Passage shown Start Marker

Next section ensures that images are processed in the correct numerical order to maintain the sequence of survey pages. Key steps include:
1. Sorting images numerically using a custom function (`sort_key`) that extracts numbers from filenames.
2. Iterating through the sorted list of images in the `Images_temp` directory.
3. For each image:
   - Checking if it is a `.jpeg` file.
   - Sending the image to GPT-4o for text extraction and appending the extracted content to the specified Word document.

#### Notes:
- Ensure the `doc_path` variable is updated to save the extracted content in a file corresponding to the survey's country or dataset.
- The Word document is updated iteratively, with each image's content appended in order.

In [None]:
# Custom sort key function to ensure that images get picked in the right order
def sort_key(filename):
    # This regex extracts the numerical part of the filename
    numbers = re.findall(r'\d+', filename)
    return int(numbers[0]) if numbers else 0

directory_path = "Images_temp"
doc_path = "Extracted.docx" # !!!!!!!! You need to change this to save each new survey in a file that corresponds to the country

# Iterate over all files in the directory, sorted by the numerical part of the filename
for file_name in sorted(os.listdir(directory_path), key=sort_key):
    # Check if the file is a JPEG image
    if file_name.endswith(".jpeg"):
        image_path = os.path.join(directory_path, file_name)

Passage shown End Marker
Supplied entries Start Marker

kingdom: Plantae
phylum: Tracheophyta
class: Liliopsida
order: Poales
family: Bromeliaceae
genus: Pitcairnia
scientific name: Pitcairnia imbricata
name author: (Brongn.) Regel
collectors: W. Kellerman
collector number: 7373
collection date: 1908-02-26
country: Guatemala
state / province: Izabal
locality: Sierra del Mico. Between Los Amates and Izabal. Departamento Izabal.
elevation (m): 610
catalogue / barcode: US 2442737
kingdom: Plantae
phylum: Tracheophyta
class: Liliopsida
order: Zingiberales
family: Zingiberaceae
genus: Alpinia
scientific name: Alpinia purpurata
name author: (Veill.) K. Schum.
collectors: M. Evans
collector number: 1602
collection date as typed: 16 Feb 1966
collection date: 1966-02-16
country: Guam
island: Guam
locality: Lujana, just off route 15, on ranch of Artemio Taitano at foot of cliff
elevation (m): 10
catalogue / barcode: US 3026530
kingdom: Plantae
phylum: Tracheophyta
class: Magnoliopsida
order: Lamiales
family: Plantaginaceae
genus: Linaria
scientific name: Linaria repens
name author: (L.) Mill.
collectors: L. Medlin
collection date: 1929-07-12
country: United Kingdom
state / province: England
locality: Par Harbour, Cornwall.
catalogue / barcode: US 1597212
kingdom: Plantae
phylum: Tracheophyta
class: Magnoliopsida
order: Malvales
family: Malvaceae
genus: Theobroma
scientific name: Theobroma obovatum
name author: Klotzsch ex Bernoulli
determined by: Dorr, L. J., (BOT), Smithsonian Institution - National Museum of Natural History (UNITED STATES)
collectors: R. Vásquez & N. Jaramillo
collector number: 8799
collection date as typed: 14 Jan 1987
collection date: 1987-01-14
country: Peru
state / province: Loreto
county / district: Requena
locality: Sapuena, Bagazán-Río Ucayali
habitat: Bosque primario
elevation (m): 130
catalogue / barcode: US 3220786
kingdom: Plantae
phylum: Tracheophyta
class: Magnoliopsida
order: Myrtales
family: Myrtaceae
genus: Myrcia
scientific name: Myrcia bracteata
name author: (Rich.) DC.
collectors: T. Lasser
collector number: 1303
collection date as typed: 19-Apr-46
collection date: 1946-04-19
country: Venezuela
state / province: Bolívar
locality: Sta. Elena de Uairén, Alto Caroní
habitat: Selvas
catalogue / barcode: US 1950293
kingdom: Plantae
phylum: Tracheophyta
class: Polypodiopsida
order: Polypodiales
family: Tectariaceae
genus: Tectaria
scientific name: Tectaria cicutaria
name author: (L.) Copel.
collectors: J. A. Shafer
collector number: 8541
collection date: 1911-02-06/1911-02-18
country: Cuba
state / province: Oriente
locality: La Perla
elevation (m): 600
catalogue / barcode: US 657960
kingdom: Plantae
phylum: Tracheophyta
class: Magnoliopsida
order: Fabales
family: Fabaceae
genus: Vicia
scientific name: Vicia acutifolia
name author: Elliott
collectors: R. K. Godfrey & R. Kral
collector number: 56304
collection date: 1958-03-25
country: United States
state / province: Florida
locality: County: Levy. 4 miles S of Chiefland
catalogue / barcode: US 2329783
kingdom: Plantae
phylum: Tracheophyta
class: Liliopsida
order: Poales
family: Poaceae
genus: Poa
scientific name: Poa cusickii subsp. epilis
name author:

Supplied entries End Marker

» **Required action 1**
In the notebook passage on ordering survey images, what value does the `sort_key` function return when a filename contains no numbers?
» **Required action 2**
Please continue the notebook passage on ordering survey images, starting right after its final line of code.

» **Reply 1**
It returns 0.

» **Reply 2**
        # Append the content of each image to the Word document
        append_image_content_to_doc(image_path, doc_path, api_key)
        print(f"Processed {image_path}")


### Conclusion

In this notebook, we successfully:
1. Processed PDF files from the `To_process` folder by converting them into JPEG images.
2. Extracted text content from each image using GPT-4o.
3. Saved the extracted content into a Word document (`.docx`).

#### Inputs:
- PDF files located in the `To_process/` directory.

#### Outputs:
- A Word document (`Extracted.docx`) containing extracted text.
- Temporary images stored in the `Images_temp/` folder.

### Next Steps
The extracted text can now be consolidated and structured in Step 2. Ensure the Word document `Extracted.docx` is available for use in the next stage.